Task statement » Beginning with the line that contains "Figure 8. The", reproduce every line through the end of the records below exactly, and leave the pictures out.

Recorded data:
# # # #
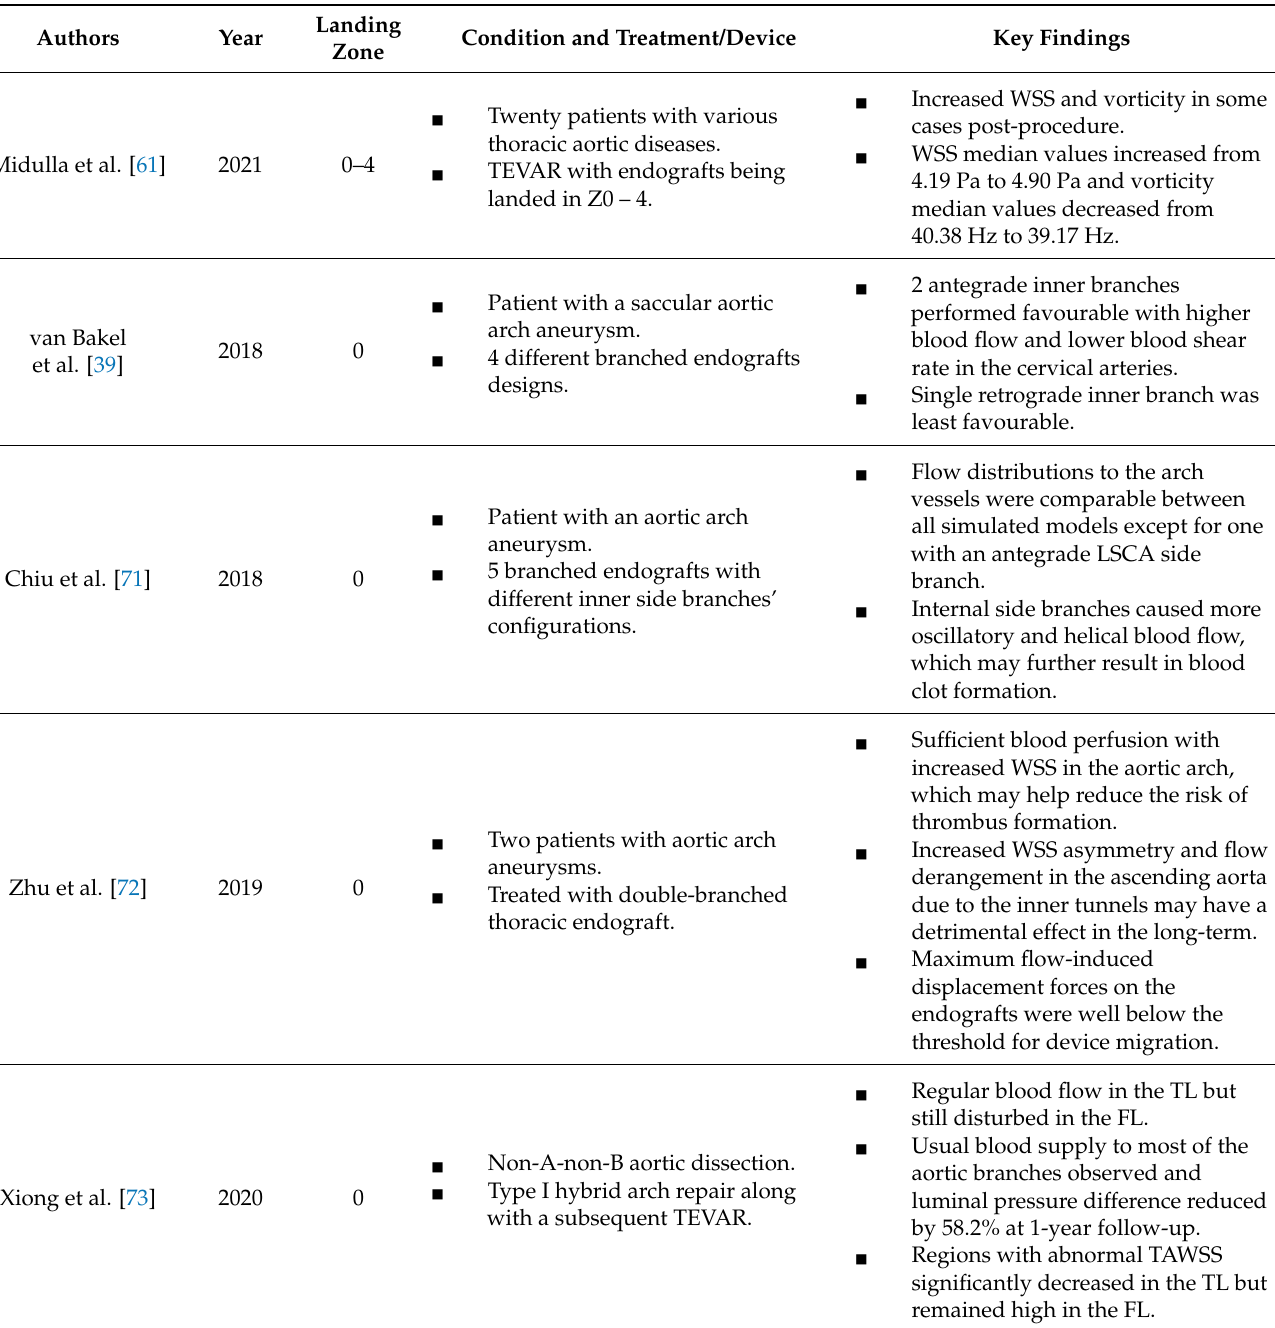
Table 3. A summary of computational studies carried out using patient-specific aortic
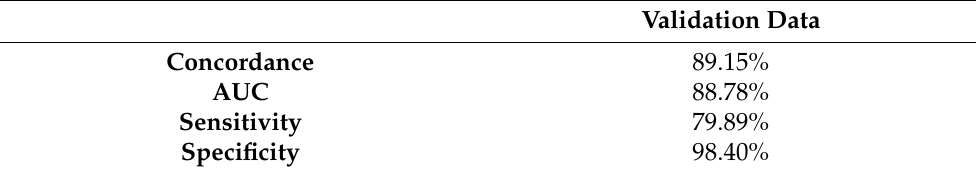
Table 8. Sensitivity Performance of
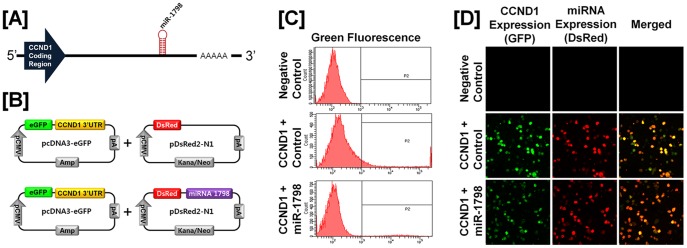

In vitro target assay for microRNAs on the CCND1 transcript.[A] Diagram of miR-1798 binding sites in the 3′-UTR of the CCND1 gene. [B] Expression vector maps for eGFP within the 3′-UTR of the CCND1 gene and Ds-Red within each miRNA. The 3′-UTR of the CCND1 transcript was subcloned between the eGFP gene and the polyA tail to generate the fusion construct of the GFP transcript following the miRNA target 3′-UTR (pcDNA-eGFP-3′UTR) (upper panel) and the miRNA expression vector was designed to co-express DsRed and each miRNA (pcDNA-DsRed-miRNA) (lower panel). [C and D] After co-transfection of pcDNA-eGFP-3′UTR for the CCND1 transcript and pcDNA-DsRed-miRNA for miR-1798, the fluorescence signals of GFP and DsRed were detected using FACS [C] and fluorescent microscopy [D]. See Materials and Methods for complete description.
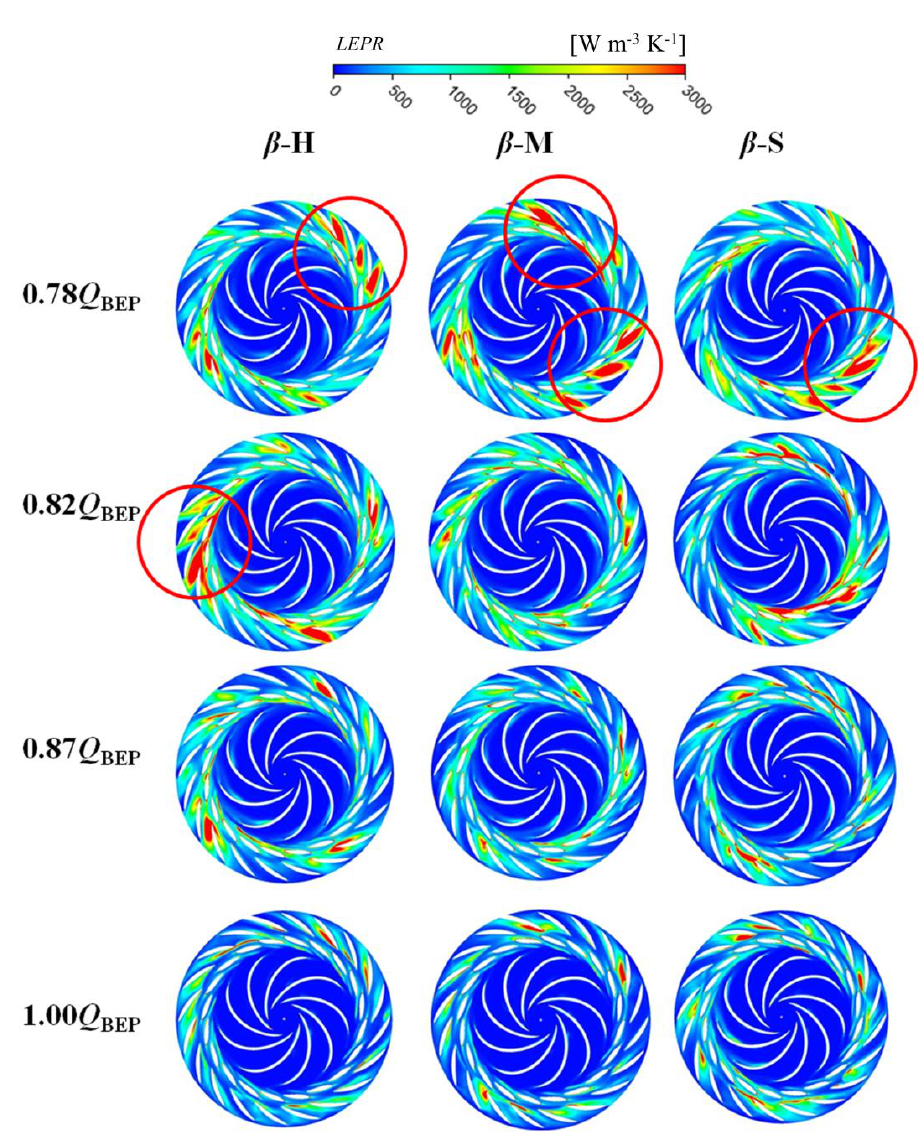
Figure 15. Comparison of hydraulic loss distribution in middle spanwise plane in discharge opera- tion points.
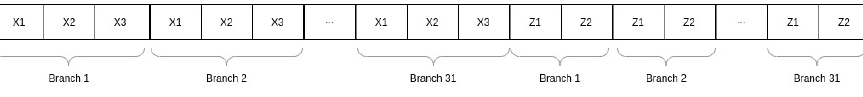
Figure 6. Chromosome representation used in the algorithm.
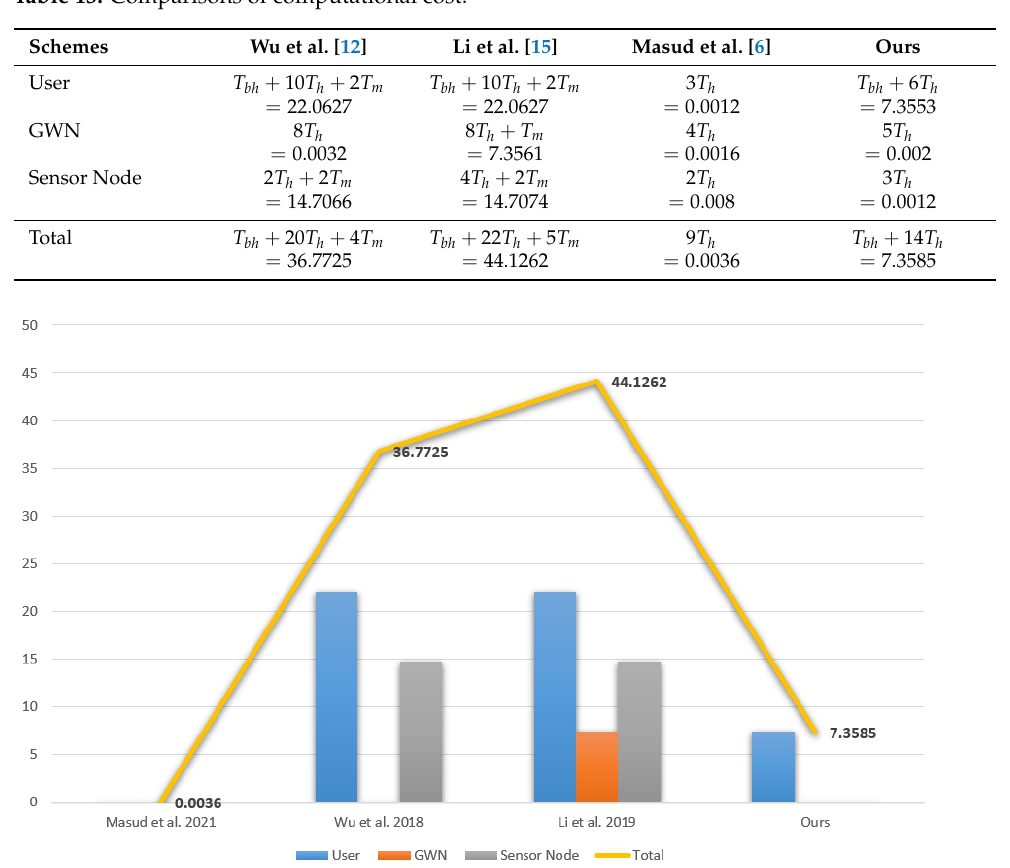
Figure 2. Graph comparisons of computational cost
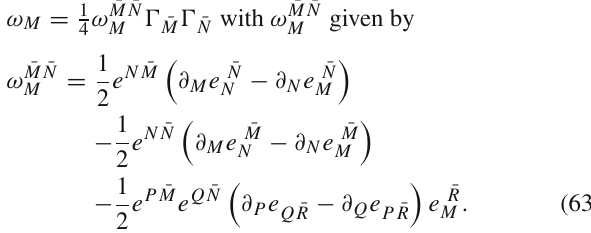
where ω M is the spin connection defined as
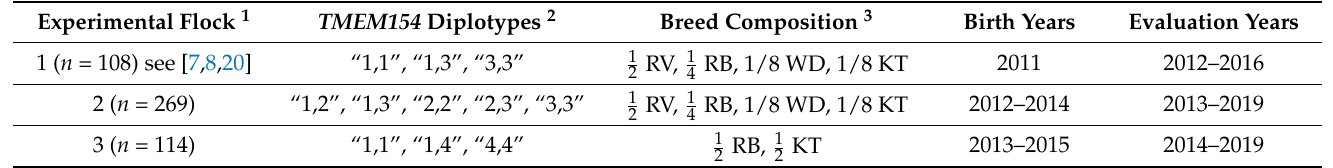
Table 1. Description of the three overlapping experimental evaluation ewe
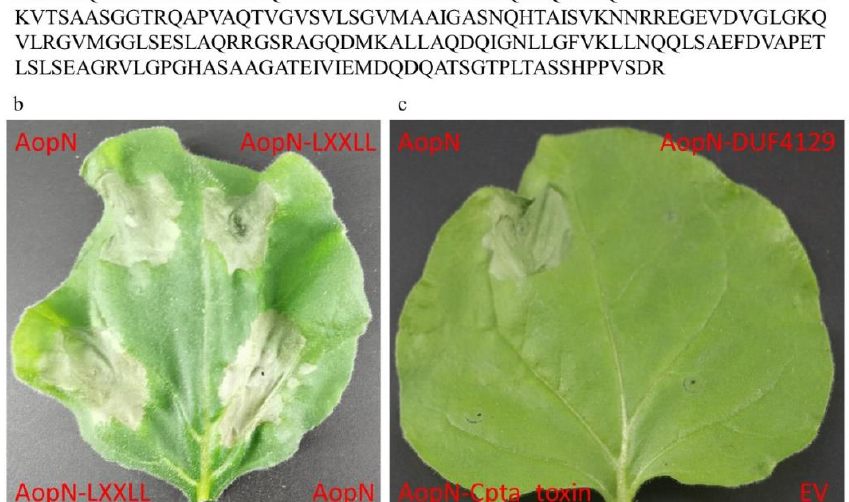
Figure 7. Analysis of the key motifs of AopN-induced programmed cell death (PCD). (a) Red font is the LXXLL motif prediction in AopN. ( b ) PCD symptoms induced by AopN-LXXLL. ( c ) Lack of PCD symptoms induced by AopN lacking DUF4129 and Cpta_toxin motifs. The experiments were performed three times, with similar results obtained each time. A. tumefaciens GV3101 carrying EV as control. Three independent assays were conducted and at least five plants with 10 different leaves were observed.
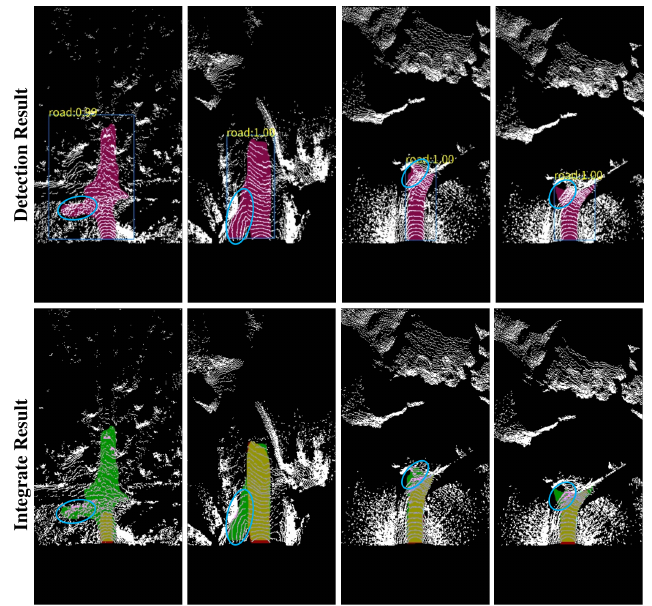
Figure 8. The upper row is the detection result of the original model, and the lower row is the result of multi-frame fusion. The error in the detection result of this frame is shown in the blue circle. The green plus yellow area is the detection result of this frame, and the red plus yellow area is the fusion result of this frame, which is also the final output result.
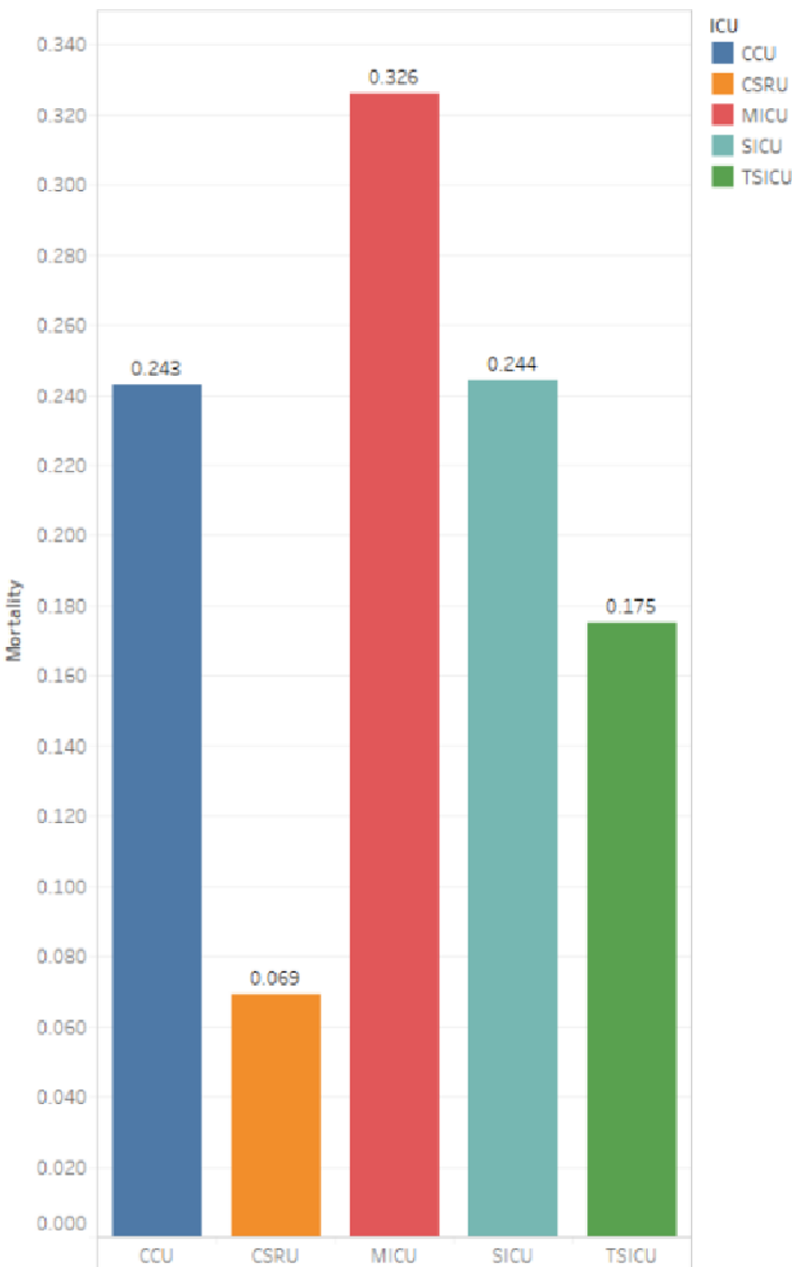
Fig 2. ICU mortality of all patients (in-hospital + 90-day after discharge). suffering from only one disease. No cross-replicated data for the diseases. The disease informa- tion of patients was counted according to the first diagnosis. The most common disease of patients admitted to hospital is Other forms of chronic ischemic heart disease, but the mortal- ity rate of this category is the lowest in the ten diseases. The 90-day mortality rate and in-hospi- tal mortality of Septicemia disease are the highest among the ten diseases. Heart failure has the highest median age among the ten diseases it is 77 years (Q1-Q3:66–85).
# # # #
Solution to this problem »
Figure 8. The upper row is the detection result of the original model, and the lower row is the result of multi-frame fusion. The error in the detection result of this frame is shown in the blue circle. The green plus yellow area is the detection result of this frame, and the red plus yellow area is the fusion result of this frame, which is also the final output result.
Fig 2. ICU mortality of all patients (in-hospital + 90-day after discharge). suffering from only one disease. No cross-replicated data for the diseases. The disease informa- tion of patients was counted according to the first diagnosis. The most common disease of patients admitted to hospital is Other forms of chronic ischemic heart disease, but the mortal- ity rate of this category is the lowest in the ten diseases. The 90-day mortality rate and in-hospi- tal mortality of Septicemia disease are the highest among the ten diseases. Heart failure has the highest median age among the ten diseases it is 77 years (Q1-Q3:66–85).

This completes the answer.